>>>>>

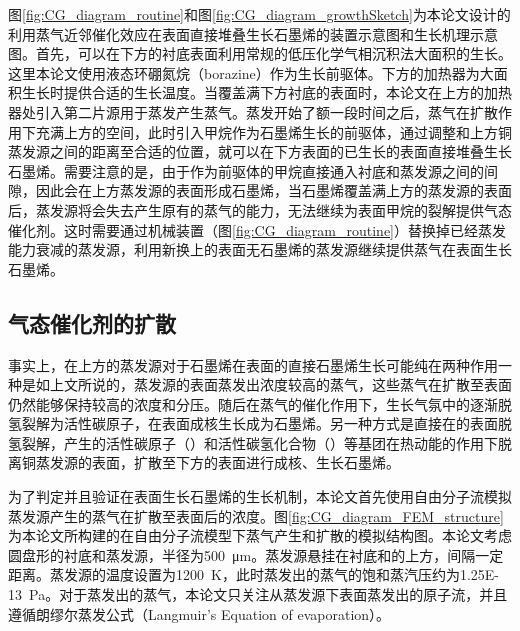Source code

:     图\ref{fig:CG_diagram_routine}和图\ref{fig:CG_diagram_growthSketch}为本论文设计的利用蒸气近邻催化效应在表面直接堆叠生长石墨烯的装置示意图和生长机理示意图。首先，可以在下方的衬底表面利用常规的低压化学气相沉积法大面积的生长。这里本论文使用液态环硼氮烷（borazine）作为生长前驱体。下方的加热器为大面积生长时提供合适的生长温度。当覆盖满下方衬底的表面时，本论文在上方的加热器处引入第二片源用于蒸发产生蒸气。蒸发开始了额一段时间之后，蒸气在扩散作用下充满上方的空间，此时引入甲烷作为石墨烯生长的前驱体，通过调整和上方铜蒸发源之间的距离至合适的位置，就可以在下方表面的已生长的表面直接堆叠生长石墨烯。需要注意的是，由于作为前驱体的甲烷直接通入衬底和蒸发源之间的间隙，因此会在上方蒸发源的表面形成石墨烯，当石墨烯覆盖满上方的蒸发源的表面后，蒸发源将会失去产生原有的蒸气的能力，无法继续为表面甲烷的裂解提供气态催化剂。这时需要通过机械装置（图\ref{fig:CG_diagram_routine}）替换掉已经蒸发能力衰减的蒸发源，利用新换上的表面无石墨烯的蒸发源继续提供蒸气在表面生长石墨烯。

    \subsection{气态催化剂的扩散}
    \label{CG:FEM_CuVapor}
    事实上，在上方的蒸发源对于石墨烯在表面的直接石墨烯生长可能纯在两种作用\chinesecolon 一种是如上文所说的，蒸发源的表面蒸发出浓度较高的蒸气，这些蒸气在扩散至表面仍然能够保持较高的浓度和分压。随后在蒸气的催化作用下，生长气氛中的逐渐脱氢裂解为活性碳原子，在表面成核生长成为石墨烯。另一种方式是直接在的表面脱氢裂解，产生的活性碳原子（）和活性碳氢化合物（）等基团在热动能的作用下脱离铜蒸发源的表面，扩散至下方的表面进行成核、生长石墨烯。

    为了判定并且验证在表面生长石墨烯的生长机制，本论文首先使用自由分子流模拟蒸发源产生的蒸气在扩散至表面后的浓度。图\ref{fig:CG_diagram_FEM_structure}为本论文所构建的在自由分子流模型下蒸气产生和扩散的模拟结构图。本论文考虑圆盘形的衬底和蒸发源，半径为\SI{500}{\micro\meter}。蒸发源悬挂在衬底和的上方，间隔一定距离。蒸发源的温度设置为\SI{1200}{\kelvin}，此时蒸发出的蒸气的饱和蒸汽压约为\SI{1.25E-13}{\pascal}。对于蒸发出的蒸气，本论文只关注从蒸发源下表面蒸发出的原子流，并且遵循朗缪尔蒸发公式（Langmuir’s Equation of evaporation）。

<<<<<

*TASK OBJECTIVE:* Every entry above has to be repeated exactly, apart from its pictures.

*RESPONSE BOX:*
Source code

:     图\ref{fig:CG_diagram_routine}和图\ref{fig:CG_diagram_growthSketch}为本论文设计的利用蒸气近邻催化效应在表面直接堆叠生长石墨烯的装置示意图和生长机理示意图。首先，可以在下方的衬底表面利用常规的低压化学气相沉积法大面积的生长。这里本论文使用液态环硼氮烷（borazine）作为生长前驱体。下方的加热器为大面积生长时提供合适的生长温度。当覆盖满下方衬底的表面时，本论文在上方的加热器处引入第二片源用于蒸发产生蒸气。蒸发开始了额一段时间之后，蒸气在扩散作用下充满上方的空间，此时引入甲烷作为石墨烯生长的前驱体，通过调整和上方铜蒸发源之间的距离至合适的位置，就可以在下方表面的已生长的表面直接堆叠生长石墨烯。需要注意的是，由于作为前驱体的甲烷直接通入衬底和蒸发源之间的间隙，因此会在上方蒸发源的表面形成石墨烯，当石墨烯覆盖满上方的蒸发源的表面后，蒸发源将会失去产生原有的蒸气的能力，无法继续为表面甲烷的裂解提供气态催化剂。这时需要通过机械装置（图\ref{fig:CG_diagram_routine}）替换掉已经蒸发能力衰减的蒸发源，利用新换上的表面无石墨烯的蒸发源继续提供蒸气在表面生长石墨烯。

    \subsection{气态催化剂的扩散}
    \label{CG:FEM_CuVapor}
    事实上，在上方的蒸发源对于石墨烯在表面的直接石墨烯生长可能纯在两种作用\chinesecolon 一种是如上文所说的，蒸发源的表面蒸发出浓度较高的蒸气，这些蒸气在扩散至表面仍然能够保持较高的浓度和分压。随后在蒸气的催化作用下，生长气氛中的逐渐脱氢裂解为活性碳原子，在表面成核生长成为石墨烯。另一种方式是直接在的表面脱氢裂解，产生的活性碳原子（）和活性碳氢化合物（）等基团在热动能的作用下脱离铜蒸发源的表面，扩散至下方的表面进行成核、生长石墨烯。

    为了判定并且验证在表面生长石墨烯的生长机制，本论文首先使用自由分子流模拟蒸发源产生的蒸气在扩散至表面后的浓度。图\ref{fig:CG_diagram_FEM_structure}为本论文所构建的在自由分子流模型下蒸气产生和扩散的模拟结构图。本论文考虑圆盘形的衬底和蒸发源，半径为\SI{500}{\micro\meter}。蒸发源悬挂在衬底和的上方，间隔一定距离。蒸发源的温度设置为\SI{1200}{\kelvin}，此时蒸发出的蒸气的饱和蒸汽压约为\SI{1.25E-13}{\pascal}。对于蒸发出的蒸气，本论文只关注从蒸发源下表面蒸发出的原子流，并且遵循朗缪尔蒸发公式（Langmuir’s Equation of evaporation）。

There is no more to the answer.